You'd better tell Microsoft about that. They did drop it from the 64 bit versions but not the 32 bit versions.

http://support.microsoft.com/kb/926657

> What makes you think the Android API breaks backward compatibility?

What makes you think I made that claim? I will however make the claim that different Android versions have different bugs and because of that you have to test across all versions. I'm also willing to bet that if you use undocumented APIs and behaviours then you will get bitten on version upgrades - something Microsoft does not do.

And sometimes Google do annoying things. They messed around with the handling of configChanges in the manifest encoding it in non-backwards compatible ways. If you use the admob library you get forced into uses-sdk 13 which then changes your app appearance.

Here is a comment I made about versions if you want to see my opinion:

http://news.ycombinator.com/item?id=3637542


Re 64-bit: you are correct. But this still proves my point that Microsoft sometimes deliberately breaks backward compatibility.

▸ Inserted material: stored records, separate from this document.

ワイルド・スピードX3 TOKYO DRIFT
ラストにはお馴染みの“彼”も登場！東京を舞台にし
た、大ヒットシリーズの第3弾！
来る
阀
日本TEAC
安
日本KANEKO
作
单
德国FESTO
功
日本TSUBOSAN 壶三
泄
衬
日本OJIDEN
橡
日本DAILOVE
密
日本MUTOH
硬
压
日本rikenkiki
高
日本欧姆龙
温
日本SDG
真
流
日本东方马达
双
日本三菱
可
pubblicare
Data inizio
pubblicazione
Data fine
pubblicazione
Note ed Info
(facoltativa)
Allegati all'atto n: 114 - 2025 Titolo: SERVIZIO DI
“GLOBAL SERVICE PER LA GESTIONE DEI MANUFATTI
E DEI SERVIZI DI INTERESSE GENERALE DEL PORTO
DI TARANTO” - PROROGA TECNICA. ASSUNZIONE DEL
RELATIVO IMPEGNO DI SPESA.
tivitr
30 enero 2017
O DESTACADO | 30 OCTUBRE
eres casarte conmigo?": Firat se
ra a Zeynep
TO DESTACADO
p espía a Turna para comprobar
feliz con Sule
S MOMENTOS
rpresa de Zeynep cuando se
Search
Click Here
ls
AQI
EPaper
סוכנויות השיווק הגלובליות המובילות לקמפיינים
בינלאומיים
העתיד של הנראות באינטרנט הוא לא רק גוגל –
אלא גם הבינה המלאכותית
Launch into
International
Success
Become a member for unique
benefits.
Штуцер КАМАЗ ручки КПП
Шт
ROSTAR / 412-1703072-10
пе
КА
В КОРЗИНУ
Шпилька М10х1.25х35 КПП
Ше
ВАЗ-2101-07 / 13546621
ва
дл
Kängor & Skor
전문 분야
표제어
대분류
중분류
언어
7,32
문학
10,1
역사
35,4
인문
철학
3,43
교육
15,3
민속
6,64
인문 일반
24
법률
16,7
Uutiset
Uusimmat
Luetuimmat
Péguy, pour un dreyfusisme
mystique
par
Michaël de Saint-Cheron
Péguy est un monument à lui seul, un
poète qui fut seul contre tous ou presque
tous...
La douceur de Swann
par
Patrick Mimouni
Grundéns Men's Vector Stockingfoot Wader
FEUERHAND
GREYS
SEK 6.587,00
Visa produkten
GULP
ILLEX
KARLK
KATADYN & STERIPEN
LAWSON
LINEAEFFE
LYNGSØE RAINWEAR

Re bugs across different OS versions: your initial comment implied that, because Microsoft puts so much effort into backward compatibility, that app developers do not have to worry about testing across different Windows versions. This is wrong. Just like on Android, Windows developers generally need to test across different Windows versions for bugs, etc.

In other words, my point is that both Microsoft and Google put a similar amount of energy into maintaining backward compatibility. Therefore, Android development presents a similar challenge to Windows development to developers who care about compatibility. And in both cases, the challenge is not that huge... Case in point: the vast majority of apps written for Android 1.5 will run just fine on 4.0 --this trumps all arguments!